Episode Report Card Omar G: C- | Grade It Now! YOU GRADE IT House of Buggin'
By Omar G | Season 1 | Episode 2 | Aired on 10.22.2001
As Cheekbones walks off to mope, Jocko catches up with him and says that the night before -- the stringing-up and spray painting -- was all just a joke. A cruel and dangerous one, but a joke nonetheless. Then he gets serious: "Hey, I need that necklace back" Cheekbones takes much pleasure in telling Jocko that he doesn't have it, and that if Jocko wants it, he'd better go out to that cornfield and find it.
Back to Lana. She's playing with some butterfly-shaped hanging chimes. "Beautiful, isn't it?" someone behind her says. She turns to find Bug Boy, only now he's morphed into some amalgamation of Tim Roth, Chad Lowe, and a younger Matthew McConaughey, complete with floppy hair. And instead of his geeky flannel, he's now wearing all black. "Hey. Greg. I didn't recognize you without your glasses," Lana says. Bug Boy tells Lana that butterflies only live about eight hours. Lana says that they die young, and are the rock stars of the insect world. I thought beetles were the rock stars of the insect world. Bug Boy asks whether Lana will help him with an English paper. "Nathanael West assignment giving you brain freeze?" Lana asks. "Yeah, it's kickin' my ass," he responds coolly. Lana agrees. Bug Boy wants to do it at his house, but Lana counters with a library offer. Agreed. Much smiles. "It's a date," Bug Boy says. Just then, Jocko comes along and says that Nasty Nell -- whom we still haven't seen since the beginning of the pilot -- is looking for Lana. After Lana leaves, Jocko tells Bug Boy (and calls him "Bug Boy," too) to stop tailing his girlfriend. You know, it's hard being Jocko. Everybody's after his girl. And it's not even like he's just imagining it. Let's give Jocko a little sympathy, here. Bug Boy asks whether Jocko is afraid of some competition. Jocko counters by saying that if he finds out Bug Boy has been dropping butterfly care packages, he'll be hearing about it. Jocko walks off. Bug Boy says, practically to the camera, "Sometimes you're the windshield and sometimes you're the bug." Sometimes you're just the annoying.

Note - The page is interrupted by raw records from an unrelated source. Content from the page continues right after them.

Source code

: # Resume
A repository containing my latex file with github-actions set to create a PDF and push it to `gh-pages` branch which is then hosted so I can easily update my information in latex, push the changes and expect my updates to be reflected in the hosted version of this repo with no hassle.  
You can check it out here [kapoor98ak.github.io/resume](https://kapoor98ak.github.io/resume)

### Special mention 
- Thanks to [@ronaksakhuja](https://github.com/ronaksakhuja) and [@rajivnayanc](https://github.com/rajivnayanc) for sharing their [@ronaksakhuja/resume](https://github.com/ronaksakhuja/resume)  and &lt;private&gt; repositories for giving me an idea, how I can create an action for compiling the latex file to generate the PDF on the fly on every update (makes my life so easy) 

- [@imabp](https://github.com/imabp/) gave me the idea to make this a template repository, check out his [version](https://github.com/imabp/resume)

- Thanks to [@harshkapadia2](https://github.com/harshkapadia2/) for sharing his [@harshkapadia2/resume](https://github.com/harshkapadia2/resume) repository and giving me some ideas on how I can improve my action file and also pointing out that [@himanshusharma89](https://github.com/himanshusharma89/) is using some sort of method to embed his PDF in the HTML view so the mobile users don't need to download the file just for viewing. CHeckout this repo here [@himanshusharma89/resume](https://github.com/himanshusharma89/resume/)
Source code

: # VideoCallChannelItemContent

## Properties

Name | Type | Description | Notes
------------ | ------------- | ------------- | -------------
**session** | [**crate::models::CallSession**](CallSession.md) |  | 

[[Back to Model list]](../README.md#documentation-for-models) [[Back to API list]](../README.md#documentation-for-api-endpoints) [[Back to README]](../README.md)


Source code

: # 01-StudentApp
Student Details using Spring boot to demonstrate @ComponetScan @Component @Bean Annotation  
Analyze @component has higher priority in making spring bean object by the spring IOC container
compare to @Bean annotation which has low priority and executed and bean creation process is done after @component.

Lana and Jocko walk to Jocko's truck, where they kiss and part ways. Because he has rightfully reclaimed his throne as the one true stalker of this show, Clark looks after them, pining for the fjørds. Just then, Lex appears from the right of Cheekbones, and gives Clark the gayest look I have ever seen. So gay is this look that I am compelled to watch seasons of Queer as Folk, to read every work I can find by Oscar Wilde, to watch every Tom Cruise movie ever made, and still, after all this research, I cannot find a more smoldering, clearly gay look given from one fictional character to another. "That was the gayest look ever!" I cry out. Rebecca -- who is watching along with me -- says, "That's just being cute." "Same thing!" I answer back. To add salt to this already spicy look, Lex says, "Can't knock your taste in women." Oh, Lex, please do. Lex is wearing a snazzy white shirt with a black jacket, and I am powerless not to notice. He picks up an apple from Cheekbones's cart (symbolism, much?), and asks to hear about what happened in the cornfield the night before. Cheekbones says it was a prank. Lex points out that 'Bones was tied to a pole in the middle of a field. "Even the Romans saved that for special occasions," Lex says. "You could have died out there." Cheekbones says that he doesn't want to talk about it. At that moment, the booming, avuncular farm man that is Bo Duke comes along, carrying his own box of produce. Lex makes a big show of saying hi to Mr. Kent, and extends his hand. Unlike the last episode, there is a hesitation, but Bo Duke finally does shake Lex's hand. You'll be in-laws in no time. "At least I got a handshake this time," Lex says. Look, I may be of the straight persuasion, but even I buckle under the weight of the Lex Charisma. It's strong and powerful and so wrong, it's right. Oh, Lex. Take me out of this Kansas farmtown before I wilt like a hothouse flower! (Ahem.) Sorry. Moving on...Cheekbones walks off. Lex fixes his gaze on the young lass, Lana, and takes a bite of the apple. He gives it a nasty look, and tosses the rest of the apple on the Kent truck. Organic, my ass.